Katu: La bruja de la isla

EPÍLOGO

— ¡LLEGAMOS A TIERRA! — grito aquel militar al frente de varias personas.

Los sobrevivientes de la isla— adultos exhaustos, un par de ancianos y niños — se liberaron de las sábanas que los cubrían, aturdidos pero aliviados, voltearon a una playa, donde un grupo de personas los esperaban.

Un grupo de personas de apariencia inusual. Los más jóvenes vestían ropa militar desgastada, mientras que los mayores llevaban cinturones donde colgaban armas, casi obsoletas en la era moderna. Aun así, su postura era firme y sus miradas, vigilantes. Un anciano de rostro sereno y arrugas profundas avanzó hacia el militar.

Tomó sus manos, en un apretón cálido.

—¿Cómo están mis hijos, mi esposa? —preguntó el militar con una mezcla de preocupación y esperanza en la voz.

—Ella es fuerte, y tus hijos están escondidos —respondió el anciano con una calma apacible que pareció aliviar el semblante del soldado.

—Gracias, curaca —respondió el militar, recobrando la compostura mientras volteaba hacia los demás sobrevivientes, ahora dispersos y observando el lugar.

Uno de los hombres de entre los sobrevivientes se adelantó y miró al anciano con cierta inquietud.

—¿Dónde estamos? —Rompió el silencio que reinaba entre los adultos.

El curaca miró uno por uno a los rostros cansados y confundidos de los recién llegados. Luego, asintió lentamente y esbozó una sonrisa serena mientras alzaba un poco las manos en señal de bienvenida.

— Huacho —anunció, pronunciando el nombre con un tono de paz y seguridad.

Los sobrevivientes intercambiaron miradas, confundidos, con un ligero toque de miedo todavía en sus rostros, incapaces de relajarse del todo. Solo los niños, libres ya del miedo a los monstruos, seguían gritando y saltando emocionados al ver que estaban a salvo. Hasta que el curaca se acercó.

—No hablemos del camino —dijo el curaca con suavidad, extendiendo una mano hacia uno de los niños— Aquí estarán bien, lo prometo. Van a vivir. Y sus heridas... —añadió, tomando con gentileza la pequeña mano entre las suyas y cerrándola con cuidado, dejando escapar un tenue brillo cálido— serán curadas.
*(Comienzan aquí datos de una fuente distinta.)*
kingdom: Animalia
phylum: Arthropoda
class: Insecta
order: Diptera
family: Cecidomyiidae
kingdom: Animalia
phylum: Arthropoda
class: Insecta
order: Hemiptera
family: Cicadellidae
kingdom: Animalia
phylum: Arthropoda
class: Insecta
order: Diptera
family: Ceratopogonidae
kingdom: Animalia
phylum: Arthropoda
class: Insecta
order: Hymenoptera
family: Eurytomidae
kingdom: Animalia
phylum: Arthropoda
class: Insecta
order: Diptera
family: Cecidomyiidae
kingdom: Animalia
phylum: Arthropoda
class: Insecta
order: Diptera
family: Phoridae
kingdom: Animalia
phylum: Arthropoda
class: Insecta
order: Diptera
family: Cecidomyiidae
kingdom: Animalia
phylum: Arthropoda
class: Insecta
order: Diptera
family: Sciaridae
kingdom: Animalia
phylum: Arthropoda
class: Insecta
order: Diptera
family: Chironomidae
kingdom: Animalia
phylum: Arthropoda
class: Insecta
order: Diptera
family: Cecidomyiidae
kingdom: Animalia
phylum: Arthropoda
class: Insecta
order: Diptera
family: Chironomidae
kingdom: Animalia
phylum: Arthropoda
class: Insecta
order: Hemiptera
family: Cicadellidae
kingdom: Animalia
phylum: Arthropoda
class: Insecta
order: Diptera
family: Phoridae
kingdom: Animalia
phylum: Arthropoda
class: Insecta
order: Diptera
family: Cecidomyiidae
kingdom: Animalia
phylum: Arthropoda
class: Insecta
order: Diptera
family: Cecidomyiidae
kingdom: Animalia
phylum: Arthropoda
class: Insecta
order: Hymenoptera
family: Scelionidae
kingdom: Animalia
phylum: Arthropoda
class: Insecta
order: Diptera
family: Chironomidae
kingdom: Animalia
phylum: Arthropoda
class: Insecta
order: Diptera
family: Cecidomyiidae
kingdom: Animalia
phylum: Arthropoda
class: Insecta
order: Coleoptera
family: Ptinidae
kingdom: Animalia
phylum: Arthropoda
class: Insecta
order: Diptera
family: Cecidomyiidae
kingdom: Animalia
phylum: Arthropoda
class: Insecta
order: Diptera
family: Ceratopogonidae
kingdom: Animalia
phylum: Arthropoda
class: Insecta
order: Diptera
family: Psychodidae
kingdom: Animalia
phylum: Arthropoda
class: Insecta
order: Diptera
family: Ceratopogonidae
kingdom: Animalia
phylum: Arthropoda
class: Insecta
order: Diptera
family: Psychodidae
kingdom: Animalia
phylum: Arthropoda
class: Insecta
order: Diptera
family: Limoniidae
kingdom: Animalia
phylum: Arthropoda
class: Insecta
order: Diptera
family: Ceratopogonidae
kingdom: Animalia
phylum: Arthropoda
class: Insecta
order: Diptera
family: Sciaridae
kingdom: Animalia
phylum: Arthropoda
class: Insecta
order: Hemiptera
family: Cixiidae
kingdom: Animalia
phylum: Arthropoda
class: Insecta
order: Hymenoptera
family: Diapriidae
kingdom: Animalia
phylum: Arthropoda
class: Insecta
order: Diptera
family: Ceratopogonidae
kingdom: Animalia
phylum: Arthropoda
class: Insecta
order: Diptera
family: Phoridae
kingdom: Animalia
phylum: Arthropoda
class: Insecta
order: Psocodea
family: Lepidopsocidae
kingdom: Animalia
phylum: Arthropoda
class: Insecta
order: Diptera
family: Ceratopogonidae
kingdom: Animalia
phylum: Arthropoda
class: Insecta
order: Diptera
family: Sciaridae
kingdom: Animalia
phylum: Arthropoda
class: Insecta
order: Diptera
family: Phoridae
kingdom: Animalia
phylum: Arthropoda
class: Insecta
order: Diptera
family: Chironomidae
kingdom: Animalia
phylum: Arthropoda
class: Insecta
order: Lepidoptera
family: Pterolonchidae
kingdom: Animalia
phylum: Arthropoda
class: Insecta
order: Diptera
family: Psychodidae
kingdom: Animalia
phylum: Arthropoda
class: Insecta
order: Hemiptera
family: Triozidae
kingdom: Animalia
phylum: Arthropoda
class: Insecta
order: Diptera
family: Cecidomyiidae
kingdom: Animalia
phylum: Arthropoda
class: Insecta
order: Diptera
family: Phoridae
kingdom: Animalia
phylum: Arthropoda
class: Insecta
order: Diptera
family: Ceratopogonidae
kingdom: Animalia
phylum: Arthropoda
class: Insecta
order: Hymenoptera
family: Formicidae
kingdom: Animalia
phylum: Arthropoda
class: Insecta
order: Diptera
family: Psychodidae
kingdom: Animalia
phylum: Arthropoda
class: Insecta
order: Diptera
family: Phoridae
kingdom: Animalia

En segundos, los niños sonrieron fascinados por la mano sin herida del tercero. El anciano les devolvió la sonrisa antes de volverse hacia sus hombres, retomando su semblante firme.

— ¡ESCUCHEN! —interrumpió en un grito— los más jóvenes, infiltrense y protejan a las personas. Los viejos del grupo B, protejan los terrenos santos y grupo A, iremos con los chamanes oscuros.

Finalmente, el curaca hizo una pausa, mirando a sus hombres. Entrecerró sus ojos con seriedad.

—Quienes sobrevivan, eduquen a nuestros niños. No dejemos que el equilibrio se rompa.